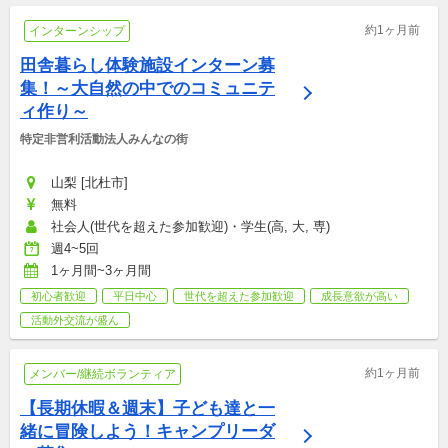
約1ヶ月前
インターンシップ
田舎暮らし体験施設インターン募
集！～大自然の中でのコミュニテ
ィ作り～
特定非営利活動法人みんなの街
山梨 [北杜市]
無料
社会人(世代を超えた参加歓迎)・学生(高, 大, 専)
週4~5回
1ヶ月間~3ヶ月間
初心者歓迎
平日中心
世代を超えた参加歓迎
成長意欲が高い
活動外交流が盛ん
約1ヶ月前
メンバー/継続ボランティア
【長期休暇＆週末】子ども達と一
緒に冒険しよう！キャンプリーダ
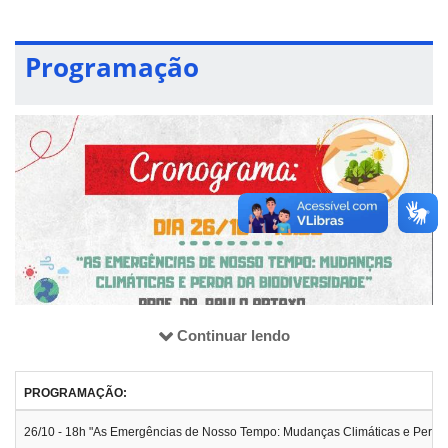
Programação
Com a organização do Grupo de Estudos de Conservação da
Biodiversidade (GECB), a Semana Acadêmica: Antropoceno e
seus Impactos na Biodiversidade contará com 3 palestras para
uma discussão mais aprofundada sobre o impacto das ações
humanas sob a biodiversidade brasileira.
Continuar lendo
PROGRAMAÇÃO:
26/10 - 18h "As Emergências de Nosso Tempo: Mudanças Climáticas e Perda da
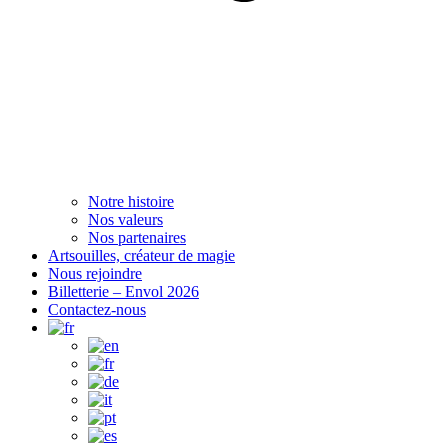
Notre histoire
Nos valeurs
Nos partenaires
Artsouilles, créateur de magie
Nous rejoindre
Billetterie – Envol 2026
Contactez-nous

● ● ●

Directions:
Write out every line of text from the material above word for word, in the same order, leaving the pictures out.

Result of the exercise:
約1ヶ月前
インターンシップ
田舎暮らし体験施設インターン募
集！～大自然の中でのコミュニテ
ィ作り～
特定非営利活動法人みんなの街
山梨 [北杜市]
無料
社会人(世代を超えた参加歓迎)・学生(高, 大, 専)
週4~5回
1ヶ月間~3ヶ月間
初心者歓迎
平日中心
世代を超えた参加歓迎
成長意欲が高い
活動外交流が盛ん
約1ヶ月前
メンバー/継続ボランティア
【長期休暇＆週末】子ども達と一
緒に冒険しよう！キャンプリーダ
Programação
Com a organização do Grupo de Estudos de Conservação da
Biodiversidade (GECB), a Semana Acadêmica: Antropoceno e
seus Impactos na Biodiversidade contará com 3 palestras para
uma discussão mais aprofundada sobre o impacto das ações
humanas sob a biodiversidade brasileira.
Continuar lendo
PROGRAMAÇÃO:
26/10 - 18h "As Emergências de Nosso Tempo: Mudanças Climáticas e Perda da
Notre histoire
Nos valeurs
Nos partenaires
Artsouilles, créateur de magie
Nous rejoindre
Billetterie – Envol 2026
Contactez-nous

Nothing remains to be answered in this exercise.